Input:
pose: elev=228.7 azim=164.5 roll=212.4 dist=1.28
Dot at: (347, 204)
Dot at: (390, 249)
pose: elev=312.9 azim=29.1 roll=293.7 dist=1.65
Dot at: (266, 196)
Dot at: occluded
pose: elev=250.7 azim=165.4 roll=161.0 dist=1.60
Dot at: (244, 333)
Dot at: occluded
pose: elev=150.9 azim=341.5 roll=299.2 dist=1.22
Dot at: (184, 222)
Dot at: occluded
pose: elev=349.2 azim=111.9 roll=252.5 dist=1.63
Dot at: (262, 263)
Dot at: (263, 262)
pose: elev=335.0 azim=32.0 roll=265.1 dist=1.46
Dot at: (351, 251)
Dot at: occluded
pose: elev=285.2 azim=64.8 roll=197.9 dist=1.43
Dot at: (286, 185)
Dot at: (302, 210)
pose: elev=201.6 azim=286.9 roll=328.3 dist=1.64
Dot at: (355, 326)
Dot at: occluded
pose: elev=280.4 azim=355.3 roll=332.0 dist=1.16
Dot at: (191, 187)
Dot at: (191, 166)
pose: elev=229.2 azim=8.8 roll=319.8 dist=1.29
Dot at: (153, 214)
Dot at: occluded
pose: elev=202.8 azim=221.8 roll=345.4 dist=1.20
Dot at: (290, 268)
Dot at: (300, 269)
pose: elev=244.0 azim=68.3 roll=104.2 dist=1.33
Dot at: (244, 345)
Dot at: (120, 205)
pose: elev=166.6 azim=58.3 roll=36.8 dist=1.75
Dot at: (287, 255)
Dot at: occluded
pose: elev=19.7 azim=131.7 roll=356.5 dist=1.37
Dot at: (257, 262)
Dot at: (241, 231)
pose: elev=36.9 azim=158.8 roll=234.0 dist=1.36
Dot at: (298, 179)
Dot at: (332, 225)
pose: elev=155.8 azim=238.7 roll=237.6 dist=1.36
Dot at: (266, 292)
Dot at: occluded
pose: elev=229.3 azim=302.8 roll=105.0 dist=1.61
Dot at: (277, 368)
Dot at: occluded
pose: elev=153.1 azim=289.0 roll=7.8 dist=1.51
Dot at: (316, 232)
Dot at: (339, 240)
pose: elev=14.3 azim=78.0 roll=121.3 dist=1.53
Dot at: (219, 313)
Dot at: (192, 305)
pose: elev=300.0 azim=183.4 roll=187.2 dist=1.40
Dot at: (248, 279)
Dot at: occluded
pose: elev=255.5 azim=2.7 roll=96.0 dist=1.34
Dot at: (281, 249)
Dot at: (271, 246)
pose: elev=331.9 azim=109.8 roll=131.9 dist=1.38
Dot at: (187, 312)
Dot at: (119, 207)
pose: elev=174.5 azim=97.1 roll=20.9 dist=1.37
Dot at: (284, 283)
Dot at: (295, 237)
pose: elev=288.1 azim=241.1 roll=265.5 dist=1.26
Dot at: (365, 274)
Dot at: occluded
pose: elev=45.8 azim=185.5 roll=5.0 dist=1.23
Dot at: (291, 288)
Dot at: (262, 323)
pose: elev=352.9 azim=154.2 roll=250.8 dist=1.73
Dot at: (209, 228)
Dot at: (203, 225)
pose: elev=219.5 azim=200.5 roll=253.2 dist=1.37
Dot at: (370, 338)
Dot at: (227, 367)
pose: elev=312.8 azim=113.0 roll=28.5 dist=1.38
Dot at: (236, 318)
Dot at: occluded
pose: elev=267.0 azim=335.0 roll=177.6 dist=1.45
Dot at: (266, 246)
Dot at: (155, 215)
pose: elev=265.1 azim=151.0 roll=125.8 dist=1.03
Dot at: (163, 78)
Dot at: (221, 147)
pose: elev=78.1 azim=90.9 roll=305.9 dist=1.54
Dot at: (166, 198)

Goal of the exercise: Reproduce word for word the part of the material above that opens with the line containing "pose: elev=312.9 azim=29.1" and closes with the line containing "Dot at: (332, 225)". Include both of those lines.

Solution for this exercise:
pose: elev=312.9 azim=29.1 roll=293.7 dist=1.65
Dot at: (266, 196)
Dot at: occluded
pose: elev=250.7 azim=165.4 roll=161.0 dist=1.60
Dot at: (244, 333)
Dot at: occluded
pose: elev=150.9 azim=341.5 roll=299.2 dist=1.22
Dot at: (184, 222)
Dot at: occluded
pose: elev=349.2 azim=111.9 roll=252.5 dist=1.63
Dot at: (262, 263)
Dot at: (263, 262)
pose: elev=335.0 azim=32.0 roll=265.1 dist=1.46
Dot at: (351, 251)
Dot at: occluded
pose: elev=285.2 azim=64.8 roll=197.9 dist=1.43
Dot at: (286, 185)
Dot at: (302, 210)
pose: elev=201.6 azim=286.9 roll=328.3 dist=1.64
Dot at: (355, 326)
Dot at: occluded
pose: elev=280.4 azim=355.3 roll=332.0 dist=1.16
Dot at: (191, 187)
Dot at: (191, 166)
pose: elev=229.2 azim=8.8 roll=319.8 dist=1.29
Dot at: (153, 214)
Dot at: occluded
pose: elev=202.8 azim=221.8 roll=345.4 dist=1.20
Dot at: (290, 268)
Dot at: (300, 269)
pose: elev=244.0 azim=68.3 roll=104.2 dist=1.33
Dot at: (244, 345)
Dot at: (120, 205)
pose: elev=166.6 azim=58.3 roll=36.8 dist=1.75
Dot at: (287, 255)
Dot at: occluded
pose: elev=19.7 azim=131.7 roll=356.5 dist=1.37
Dot at: (257, 262)
Dot at: (241, 231)
pose: elev=36.9 azim=158.8 roll=234.0 dist=1.36
Dot at: (298, 179)
Dot at: (332, 225)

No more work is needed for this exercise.